*** Opening of GIVEN ENTRIES ***

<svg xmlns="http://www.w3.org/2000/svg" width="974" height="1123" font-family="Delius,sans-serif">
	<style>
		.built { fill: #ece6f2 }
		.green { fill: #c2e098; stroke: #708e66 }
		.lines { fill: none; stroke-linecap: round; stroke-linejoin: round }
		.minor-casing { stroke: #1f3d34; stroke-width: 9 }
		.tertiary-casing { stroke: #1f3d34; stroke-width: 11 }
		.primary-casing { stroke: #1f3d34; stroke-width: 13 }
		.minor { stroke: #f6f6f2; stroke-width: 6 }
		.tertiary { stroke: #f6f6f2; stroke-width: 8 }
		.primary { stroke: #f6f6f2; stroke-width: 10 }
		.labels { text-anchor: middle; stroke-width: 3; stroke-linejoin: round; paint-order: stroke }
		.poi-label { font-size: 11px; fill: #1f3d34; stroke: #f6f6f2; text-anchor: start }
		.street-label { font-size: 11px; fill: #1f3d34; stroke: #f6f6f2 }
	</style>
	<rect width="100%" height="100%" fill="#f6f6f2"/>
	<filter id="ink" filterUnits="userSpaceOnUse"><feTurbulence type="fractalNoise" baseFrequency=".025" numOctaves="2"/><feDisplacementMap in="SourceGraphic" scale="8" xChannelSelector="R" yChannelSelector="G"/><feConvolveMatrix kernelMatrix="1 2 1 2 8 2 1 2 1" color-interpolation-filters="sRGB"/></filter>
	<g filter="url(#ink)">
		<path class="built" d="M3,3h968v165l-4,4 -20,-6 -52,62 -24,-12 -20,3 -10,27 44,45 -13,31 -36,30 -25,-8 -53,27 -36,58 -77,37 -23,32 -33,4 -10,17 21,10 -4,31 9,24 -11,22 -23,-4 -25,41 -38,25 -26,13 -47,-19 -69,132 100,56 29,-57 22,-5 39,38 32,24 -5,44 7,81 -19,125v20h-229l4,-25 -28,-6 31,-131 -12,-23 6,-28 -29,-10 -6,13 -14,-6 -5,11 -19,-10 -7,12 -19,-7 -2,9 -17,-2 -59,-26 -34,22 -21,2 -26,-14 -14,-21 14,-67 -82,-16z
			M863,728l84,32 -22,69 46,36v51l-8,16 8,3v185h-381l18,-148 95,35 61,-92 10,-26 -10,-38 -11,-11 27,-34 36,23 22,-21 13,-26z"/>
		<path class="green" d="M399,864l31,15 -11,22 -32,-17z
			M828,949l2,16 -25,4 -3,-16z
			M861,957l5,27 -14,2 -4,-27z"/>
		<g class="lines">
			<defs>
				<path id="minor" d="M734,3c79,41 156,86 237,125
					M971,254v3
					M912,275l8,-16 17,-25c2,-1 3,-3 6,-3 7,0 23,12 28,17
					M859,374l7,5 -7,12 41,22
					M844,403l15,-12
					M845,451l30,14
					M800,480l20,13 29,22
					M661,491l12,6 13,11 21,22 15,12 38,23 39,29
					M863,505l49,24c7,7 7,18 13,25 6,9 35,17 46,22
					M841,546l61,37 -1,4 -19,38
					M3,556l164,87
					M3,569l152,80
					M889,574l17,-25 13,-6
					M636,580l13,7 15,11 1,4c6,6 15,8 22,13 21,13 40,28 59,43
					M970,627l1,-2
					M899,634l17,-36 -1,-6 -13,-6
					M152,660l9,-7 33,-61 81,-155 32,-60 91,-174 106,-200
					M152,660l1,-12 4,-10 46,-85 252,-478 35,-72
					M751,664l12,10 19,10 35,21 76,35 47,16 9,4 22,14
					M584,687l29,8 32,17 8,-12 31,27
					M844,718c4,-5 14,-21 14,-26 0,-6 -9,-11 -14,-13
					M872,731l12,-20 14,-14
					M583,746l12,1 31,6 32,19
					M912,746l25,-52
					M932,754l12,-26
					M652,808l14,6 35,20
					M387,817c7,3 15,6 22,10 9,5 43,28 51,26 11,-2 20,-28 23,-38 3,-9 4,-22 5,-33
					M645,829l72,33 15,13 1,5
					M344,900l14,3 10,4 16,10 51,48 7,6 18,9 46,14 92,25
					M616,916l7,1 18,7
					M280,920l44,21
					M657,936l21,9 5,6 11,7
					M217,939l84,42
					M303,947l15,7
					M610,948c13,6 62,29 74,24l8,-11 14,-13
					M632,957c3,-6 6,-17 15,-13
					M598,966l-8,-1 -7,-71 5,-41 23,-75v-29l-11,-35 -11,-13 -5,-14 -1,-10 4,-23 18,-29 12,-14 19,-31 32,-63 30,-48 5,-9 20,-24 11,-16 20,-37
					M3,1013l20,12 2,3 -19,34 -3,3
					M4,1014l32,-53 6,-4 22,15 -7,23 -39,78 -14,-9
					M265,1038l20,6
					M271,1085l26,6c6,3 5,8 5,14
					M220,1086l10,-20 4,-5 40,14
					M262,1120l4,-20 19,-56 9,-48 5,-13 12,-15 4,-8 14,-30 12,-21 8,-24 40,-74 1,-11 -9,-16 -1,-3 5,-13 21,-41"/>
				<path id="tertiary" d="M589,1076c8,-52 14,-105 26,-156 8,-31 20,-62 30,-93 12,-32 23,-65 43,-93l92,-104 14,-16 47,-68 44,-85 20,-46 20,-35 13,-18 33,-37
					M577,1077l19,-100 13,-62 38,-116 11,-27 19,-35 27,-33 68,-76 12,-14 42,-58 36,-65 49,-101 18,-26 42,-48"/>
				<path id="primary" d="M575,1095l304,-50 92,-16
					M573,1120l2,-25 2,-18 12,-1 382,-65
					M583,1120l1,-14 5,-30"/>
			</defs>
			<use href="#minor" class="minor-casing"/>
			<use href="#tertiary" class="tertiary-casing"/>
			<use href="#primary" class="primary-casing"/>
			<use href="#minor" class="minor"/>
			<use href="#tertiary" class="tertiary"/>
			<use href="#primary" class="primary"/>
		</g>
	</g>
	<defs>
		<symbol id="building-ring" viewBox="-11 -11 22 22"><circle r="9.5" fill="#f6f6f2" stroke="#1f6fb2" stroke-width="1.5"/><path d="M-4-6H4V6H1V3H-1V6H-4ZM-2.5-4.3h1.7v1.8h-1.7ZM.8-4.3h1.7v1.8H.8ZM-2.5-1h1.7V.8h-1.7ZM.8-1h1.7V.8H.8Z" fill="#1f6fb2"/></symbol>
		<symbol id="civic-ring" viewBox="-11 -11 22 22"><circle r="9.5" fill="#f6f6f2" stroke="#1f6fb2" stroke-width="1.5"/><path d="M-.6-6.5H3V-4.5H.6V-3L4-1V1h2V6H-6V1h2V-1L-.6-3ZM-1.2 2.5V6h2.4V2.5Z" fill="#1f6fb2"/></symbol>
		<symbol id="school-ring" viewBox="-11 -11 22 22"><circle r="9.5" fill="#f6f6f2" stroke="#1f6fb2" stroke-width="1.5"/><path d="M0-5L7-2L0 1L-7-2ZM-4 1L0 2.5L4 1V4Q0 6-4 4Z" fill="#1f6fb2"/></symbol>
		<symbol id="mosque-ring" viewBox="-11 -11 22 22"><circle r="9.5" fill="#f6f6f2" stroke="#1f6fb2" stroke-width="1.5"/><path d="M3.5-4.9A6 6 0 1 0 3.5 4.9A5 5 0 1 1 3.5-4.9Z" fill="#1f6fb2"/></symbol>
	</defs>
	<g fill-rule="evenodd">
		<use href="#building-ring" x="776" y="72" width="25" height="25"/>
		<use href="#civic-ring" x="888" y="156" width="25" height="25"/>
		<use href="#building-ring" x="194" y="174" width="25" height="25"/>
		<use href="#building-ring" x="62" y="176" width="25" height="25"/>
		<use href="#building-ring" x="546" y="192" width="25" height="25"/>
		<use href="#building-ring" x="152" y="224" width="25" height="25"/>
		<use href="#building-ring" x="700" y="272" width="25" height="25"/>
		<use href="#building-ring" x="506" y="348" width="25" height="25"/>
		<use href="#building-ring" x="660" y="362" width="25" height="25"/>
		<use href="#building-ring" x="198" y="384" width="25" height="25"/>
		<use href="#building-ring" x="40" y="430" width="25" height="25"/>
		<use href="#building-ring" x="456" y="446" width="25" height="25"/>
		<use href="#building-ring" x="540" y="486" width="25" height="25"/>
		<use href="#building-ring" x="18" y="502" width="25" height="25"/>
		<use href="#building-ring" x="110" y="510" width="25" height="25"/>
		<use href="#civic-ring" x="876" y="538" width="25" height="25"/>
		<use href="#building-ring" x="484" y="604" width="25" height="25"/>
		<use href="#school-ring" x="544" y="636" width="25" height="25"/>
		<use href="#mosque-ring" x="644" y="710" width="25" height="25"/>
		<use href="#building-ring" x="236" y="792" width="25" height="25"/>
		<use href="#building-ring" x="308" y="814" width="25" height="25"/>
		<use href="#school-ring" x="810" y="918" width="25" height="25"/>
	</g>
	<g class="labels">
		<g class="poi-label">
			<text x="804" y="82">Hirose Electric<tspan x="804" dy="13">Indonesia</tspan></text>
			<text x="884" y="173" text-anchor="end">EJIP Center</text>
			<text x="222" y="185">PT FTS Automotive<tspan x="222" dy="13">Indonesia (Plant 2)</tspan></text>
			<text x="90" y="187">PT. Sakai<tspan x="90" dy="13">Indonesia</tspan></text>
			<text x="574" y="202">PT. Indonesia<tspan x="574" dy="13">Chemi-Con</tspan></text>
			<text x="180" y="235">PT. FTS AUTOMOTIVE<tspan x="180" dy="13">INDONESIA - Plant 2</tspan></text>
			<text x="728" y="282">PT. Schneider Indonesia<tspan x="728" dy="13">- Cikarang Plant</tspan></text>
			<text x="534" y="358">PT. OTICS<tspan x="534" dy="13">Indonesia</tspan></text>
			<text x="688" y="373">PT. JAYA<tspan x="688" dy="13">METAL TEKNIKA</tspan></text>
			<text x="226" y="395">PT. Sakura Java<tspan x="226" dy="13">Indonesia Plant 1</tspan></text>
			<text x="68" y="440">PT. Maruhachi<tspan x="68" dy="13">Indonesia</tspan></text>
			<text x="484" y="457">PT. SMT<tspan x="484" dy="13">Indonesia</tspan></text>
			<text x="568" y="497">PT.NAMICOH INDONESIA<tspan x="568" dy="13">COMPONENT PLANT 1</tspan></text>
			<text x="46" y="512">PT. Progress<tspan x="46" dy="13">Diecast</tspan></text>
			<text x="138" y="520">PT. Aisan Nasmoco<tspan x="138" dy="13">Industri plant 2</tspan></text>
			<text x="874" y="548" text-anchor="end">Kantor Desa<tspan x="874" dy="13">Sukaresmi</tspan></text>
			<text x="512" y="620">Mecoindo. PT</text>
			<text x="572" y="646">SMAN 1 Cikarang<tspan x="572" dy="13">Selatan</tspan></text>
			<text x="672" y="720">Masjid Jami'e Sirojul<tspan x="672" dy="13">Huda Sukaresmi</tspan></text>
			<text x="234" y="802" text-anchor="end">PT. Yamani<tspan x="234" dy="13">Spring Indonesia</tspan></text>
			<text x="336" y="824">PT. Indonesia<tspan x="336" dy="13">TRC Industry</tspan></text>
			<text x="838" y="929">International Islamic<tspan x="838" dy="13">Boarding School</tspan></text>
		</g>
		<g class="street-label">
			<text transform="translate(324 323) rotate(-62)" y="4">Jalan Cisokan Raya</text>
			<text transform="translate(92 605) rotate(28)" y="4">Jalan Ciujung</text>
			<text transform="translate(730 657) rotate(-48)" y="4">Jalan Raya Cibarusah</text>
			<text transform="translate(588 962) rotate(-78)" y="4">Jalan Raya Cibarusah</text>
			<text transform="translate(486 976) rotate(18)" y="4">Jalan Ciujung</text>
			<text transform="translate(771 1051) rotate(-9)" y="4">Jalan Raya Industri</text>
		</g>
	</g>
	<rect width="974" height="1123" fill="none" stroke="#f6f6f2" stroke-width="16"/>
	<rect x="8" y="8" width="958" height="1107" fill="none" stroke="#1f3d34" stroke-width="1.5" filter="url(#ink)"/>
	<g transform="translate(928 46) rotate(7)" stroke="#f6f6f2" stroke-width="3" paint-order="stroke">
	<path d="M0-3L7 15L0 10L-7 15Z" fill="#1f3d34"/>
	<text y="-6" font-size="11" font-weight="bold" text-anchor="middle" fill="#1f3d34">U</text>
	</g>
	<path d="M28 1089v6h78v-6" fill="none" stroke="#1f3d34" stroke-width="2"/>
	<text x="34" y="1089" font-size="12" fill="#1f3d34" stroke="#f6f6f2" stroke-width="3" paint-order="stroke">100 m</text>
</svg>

*** Close of GIVEN ENTRIES ***

--- WHAT YOU ARE ASKED TO DO ---
Search the entries for the word "lines" and show every line that has it.

--- EXPECTED ANSWER ---
		.lines { fill: none; stroke-linecap: round; stroke-linejoin: round }
		<g class="lines">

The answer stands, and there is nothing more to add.